Single by Lyle Lovett

from the album Switch Soundtrack
- Released: 1991
- Genre: Pop
- Length: 3:05
- Label: MCA
- Songwriter(s): Lyle Lovett

Lyle Lovett singles chronology
| "Here I Am" (1990) | "You Can't Resist It" (1991) | "You've Been So Good Up to Now" (1992) |

= You Can't Resist It =

"You Can't Resist It" is a song recorded written and originally recorded by Lyle Lovett on his 1986 self-titled debut album. It was included on the soundtrack to the 1991 film Switch, from which it was released as a single.
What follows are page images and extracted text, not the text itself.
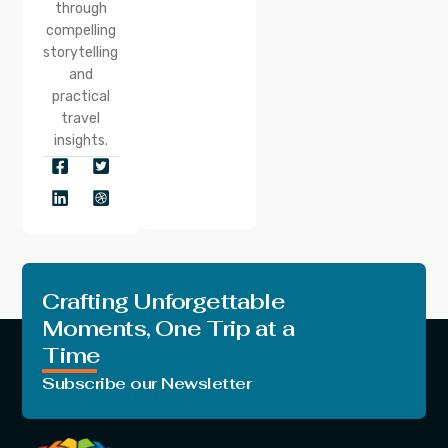
through
compelling
storytelling
and
practical
travel
insights.
Crafting Unforgettable
Moments, One Trip at a
Time
Subscribe our Newsletter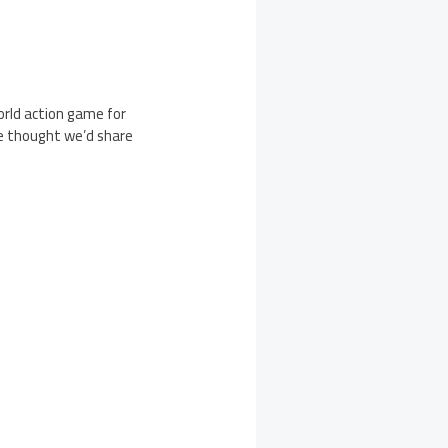
rld action game for
we thought we’d share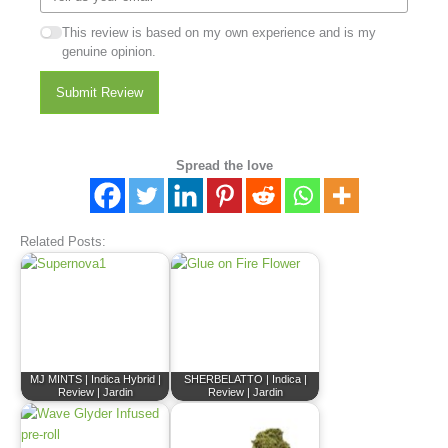
This review is based on my own experience and is my
genuine opinion.
Submit Review
Spread the love
Related Posts:
MJ MINTS | Indica Hybrid |
SHERBELATTO | Indica |
Review | Jardin
Review | Jardin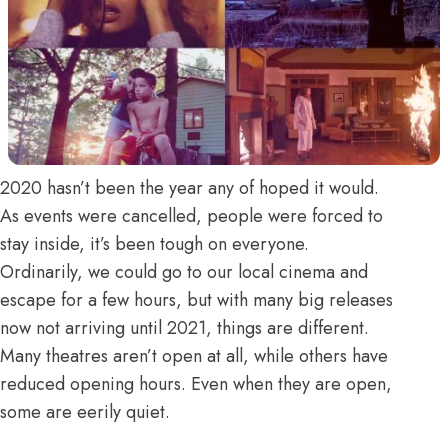
2020 hasn’t been the year any of hoped it would.
As events were cancelled, people were forced to
stay inside, it’s been tough on everyone.
Ordinarily, we could go to our local cinema and
escape for a few hours, but with many big releases
now not arriving until 2021, things are different.
Many theatres aren’t open at all, while others have
reduced opening hours. Even when they are open,
some are eerily quiet.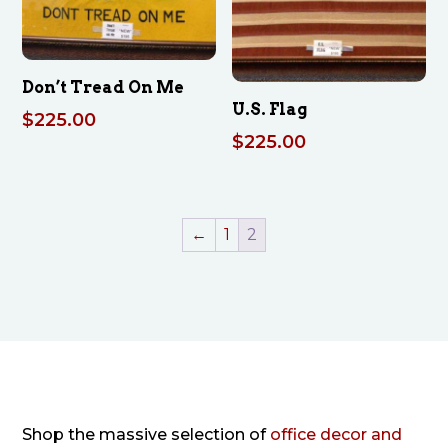
Don’t Tread On Me
U.S. Flag
$
225.00
$
225.00
←
1
2
Shop the massive selection of
office decor and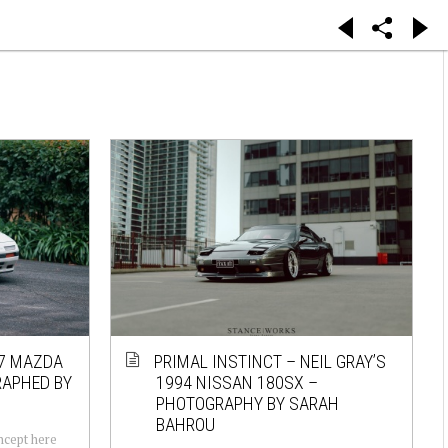
87 MAZDA
PRIMAL INSTINCT – NEIL GRAY’S
RAPHED BY
1994 NISSAN 180SX –
PHOTOGRAPHY BY SARAH
BAHROU
oncept here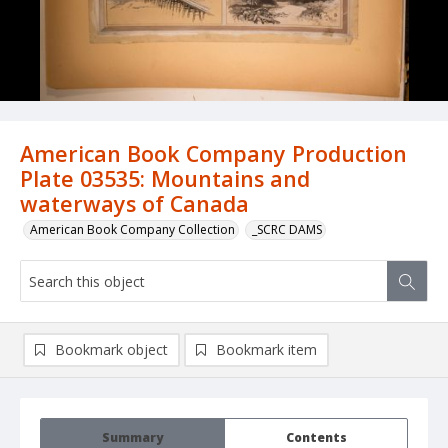
American Book Company Production
Plate 03535: Mountains and
waterways of Canada
American Book Company Collection
_SCRC DAMS
Bookmark object
Bookmark item
Summary
Contents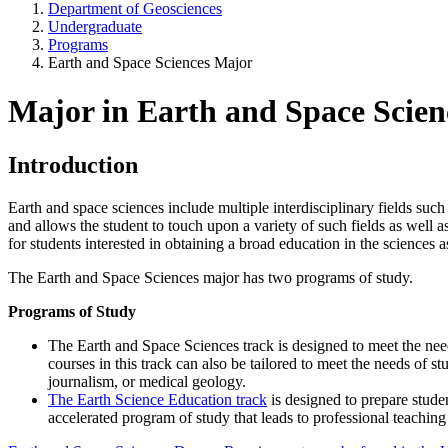
Department of Geosciences
Undergraduate
Programs
Earth and Space Sciences Major
Major in Earth and Space Scie
Introduction
Earth and space sciences include multiple interdisciplinary fields su
and allows the student to touch upon a variety of such fields as well 
for students interested in obtaining a broad education in the sciences 
The Earth and Space Sciences major has two programs of study.
Programs of Study
The
Earth and Space Sciences track
is designed to meet the nee
courses in this track can also be tailored to meet the needs of st
journalism, or medical geology.
The
Earth Science Education track
is designed to prepare stude
accelerated program of study that leads to professional teaching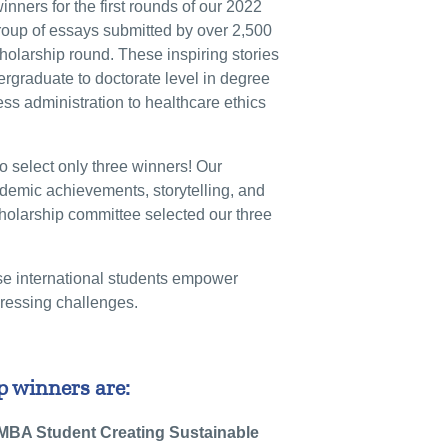
nners for the first rounds of our 2022
roup of essays submitted by over 2,500
cholarship round. These inspiring stories
rgraduate to doctorate level in degree
ss administration to healthcare ethics
o select only three winners! Our
demic achievements, storytelling, and
holarship committee selected our three
se international students empower
pressing challenges.
 winners are:
 MBA Student Creating Sustainable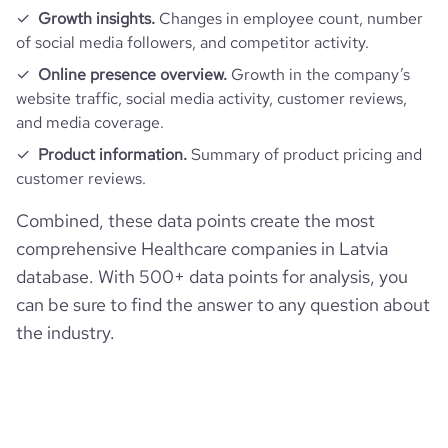
Growth insights.
Changes in employee count, number
of social media followers, and competitor activity.
Online presence overview.
Growth in the company’s
website traffic, social media activity, customer reviews,
and media coverage.
Product information.
Summary of product pricing and
customer reviews.
Combined, these data points create the most
comprehensive Healthcare companies in Latvia
database. With 500+ data points for analysis, you
can be sure to find the answer to any question about
the industry.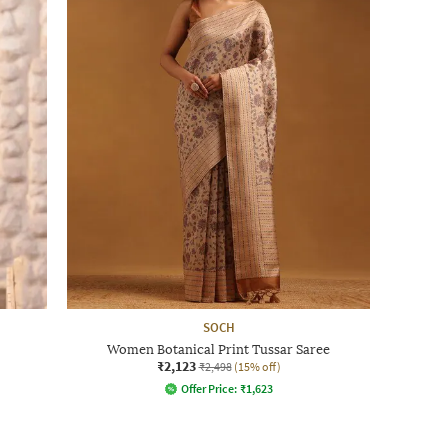
SOCH
Women Botanical Print Tussar Saree
₹2,123
₹2,498
(15% off)
Offer Price:
₹
1,623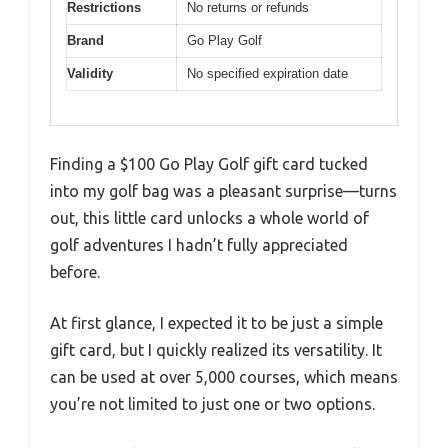
Restrictions
No returns or refunds
Brand
Go Play Golf
Validity
No specified expiration date
Finding a $100 Go Play Golf gift card tucked
into my golf bag was a pleasant surprise—turns
out, this little card unlocks a whole world of
golf adventures I hadn’t fully appreciated
before.
At first glance, I expected it to be just a simple
gift card, but I quickly realized its versatility. It
can be used at over 5,000 courses, which means
you’re not limited to just one or two options.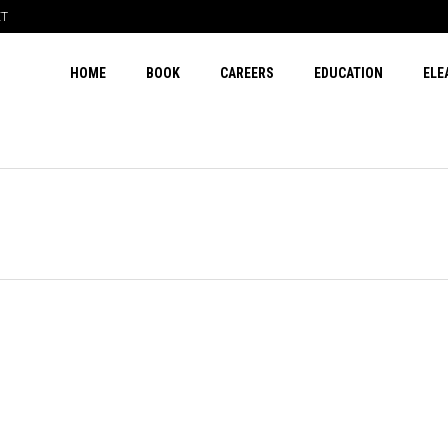
ET
HOME
BOOK
CAREERS
EDUCATION
ELE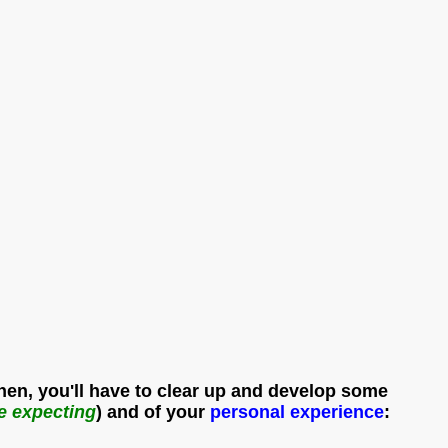
Then, you'll have to clear up and develop some
re expecting
) and of your
personal
experience
:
A live version from the album Live from Texas was released as a single in 1999, becoming a top 10 hit on the Adult Alternative Songs chart.

==Chart performance==

| Chart (1991) | Peak position |
|---|---|
| Canada Adult Contemporary (RPM) | 33 |
| Canada Top Singles (RPM) | 77 |
| Chart (1999) | Peak position |
| U.S. Adult Alternative Songs (Billboard) | 6 |

==Patricia Conroy version==

"You Can't Resist It" was also recorded by Canadian country music artist Patricia Conroy. It was released in 1995 as the third single from her third studio album, You Can't Resist. It peaked at number 5 on the RPM Country Tracks chart in July 1995.

===Chart performance===

| Chart (1995) | Peak position |
|---|---|
| Canada Country Tracks (RPM) | 5 |

====Year-end charts====

| Chart (1995) | Position |
|---|---|
| Canada Country Tracks (RPM) | 23 |

==Uses in pop culture==
In 1991, the song was used in the Season Three episode of the TV series Midnight Caller entitled "The Added Starter".